The policy models each cached item as a point in a two-dimensional performance space, with the goal of optimizing two competing objectives:

1.  **Generality ($1 - t'_{prime}$):** The capacity of an item to correctly serve a wide range of queries. This is inversely related to the learned similarity threshold, $t'_{prime}$.
2.  **Confidence ($n_{obs}$):** The statistical confidence in the item's learned parameters, represented by the number of observations, $n_{obs}$.

This framework treats eviction as a global, competitive process where an item's utility is relative to the entire cache population.

### Pareto-Optimal Selection

The `SkyEvictionPolicy` identifies the most valuable items by determining the **Pareto Frontier** of the cache population.
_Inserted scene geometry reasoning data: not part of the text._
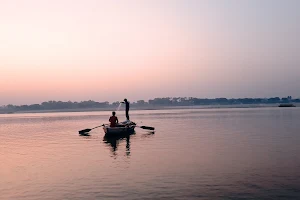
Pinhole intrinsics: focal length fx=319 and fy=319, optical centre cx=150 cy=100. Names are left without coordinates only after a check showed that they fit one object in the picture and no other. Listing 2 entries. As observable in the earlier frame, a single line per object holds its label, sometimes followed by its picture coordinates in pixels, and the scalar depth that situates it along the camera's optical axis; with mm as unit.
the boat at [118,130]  31469
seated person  31891
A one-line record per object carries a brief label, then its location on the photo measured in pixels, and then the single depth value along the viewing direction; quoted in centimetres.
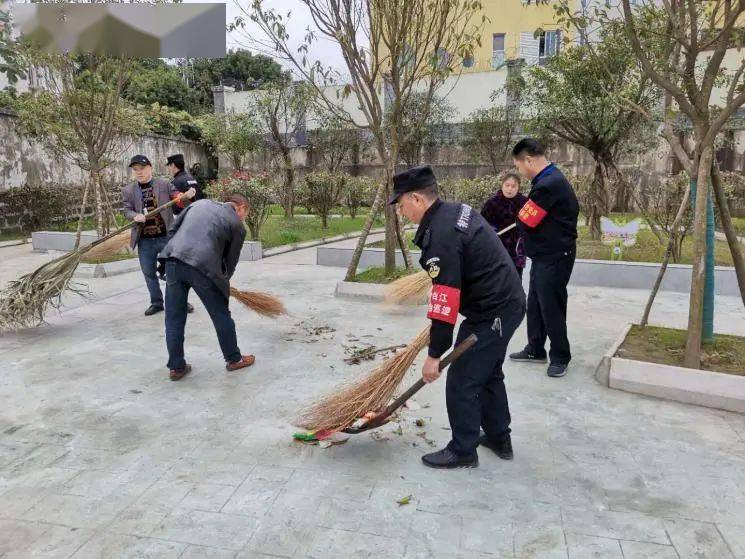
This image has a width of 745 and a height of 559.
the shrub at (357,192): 1418
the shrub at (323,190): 1291
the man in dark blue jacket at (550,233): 386
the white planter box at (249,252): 931
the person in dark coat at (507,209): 477
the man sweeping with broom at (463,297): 251
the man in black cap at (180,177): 569
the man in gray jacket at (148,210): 557
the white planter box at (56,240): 1040
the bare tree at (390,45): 606
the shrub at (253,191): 973
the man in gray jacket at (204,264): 384
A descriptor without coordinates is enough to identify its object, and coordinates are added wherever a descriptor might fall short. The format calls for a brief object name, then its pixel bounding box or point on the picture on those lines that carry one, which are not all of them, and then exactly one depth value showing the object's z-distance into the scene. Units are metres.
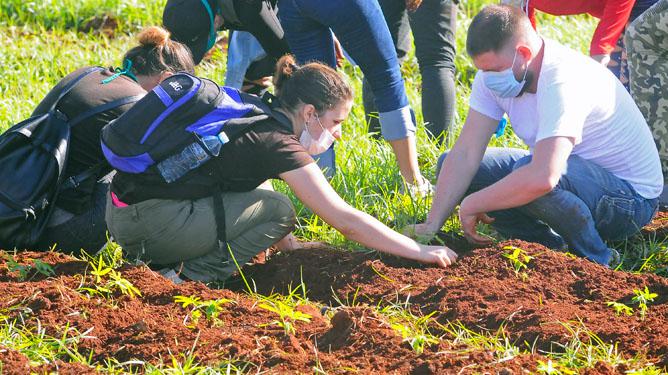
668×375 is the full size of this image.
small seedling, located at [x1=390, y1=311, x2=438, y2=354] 7.35
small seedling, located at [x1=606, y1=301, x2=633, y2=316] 8.13
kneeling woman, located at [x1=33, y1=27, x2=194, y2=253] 9.78
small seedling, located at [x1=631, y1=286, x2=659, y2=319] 8.14
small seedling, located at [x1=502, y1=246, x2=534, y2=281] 8.84
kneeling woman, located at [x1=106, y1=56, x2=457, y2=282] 8.73
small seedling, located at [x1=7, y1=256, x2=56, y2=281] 9.01
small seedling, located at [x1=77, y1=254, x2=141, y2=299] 8.48
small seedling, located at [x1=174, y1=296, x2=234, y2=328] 8.01
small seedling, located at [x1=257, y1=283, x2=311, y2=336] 7.72
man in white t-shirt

An item is Pareto-optimal if no other item in the cache dominates it on both generality and confidence.

These non-dominated items represent the optimal trade-off between the two objectives and are preserved during eviction. Conversely, items that are "most dominated"—i.e., furthest from this frontier—are prioritized for removal.

### Utility Calculation and Victim Selection

Victim selection is based on a utility score derived from an item's normalized distance to a theoretical **Ideal Point**. This point, $p_{ideal} = (0, 1)$, represents maximum generality ($t'_{prime}=0$) and maximum confidence ($n'_{obs}=1$).

#### 1. Normalization

To ensure equal weighting of objectives, the observation count for each item $i$ is normalized:

$n'_{obs,i} = \frac{n_{obs,i}}{\max(n_{obs})}$

The generality metric, based on $t'_{prime}$, is already within the $[0, 1]$ range.

#### 2. Utility Score

The utility of an item is inversely proportional to its Euclidean distance from the Ideal Point. We define this distance, $D_i$, as:

$D_i = \sqrt{(t'_{prime,i})^2 + (n'_{obs,i} - 1)^2}$

#### 3. Victim Selection

Items with the largest distance $D_i$ have the lowest utility and are selected as victims for eviction.

### Justification

This distance-based utility model provides a robust, data-driven foundation for eviction. Its advantages include:

-   **Global Ranking:** It evaluates items based on their performance relative to the entire cache population, not on isolated metrics.
-   **Pareto-Implicit:** The distance calculation implicitly prioritizes items on or near the Pareto frontier.
-   **Balanced Penalization:** The model correctly distinguishes between:
    -   **Proven Losers** (high $t'_{prime}$, high $n_{obs}$), which are heavily penalized.
    -   **Suspected Losers** (high $t'_{prime}$, low $n_{obs}$), which are treated with less prejudice, allowing them an opportunity to accumulate more data.

By aligning the eviction criteria with the statistical outputs of the caching policy, the `SkyEvictionPolicy` ensures that the most valuable and reliable information is preserved.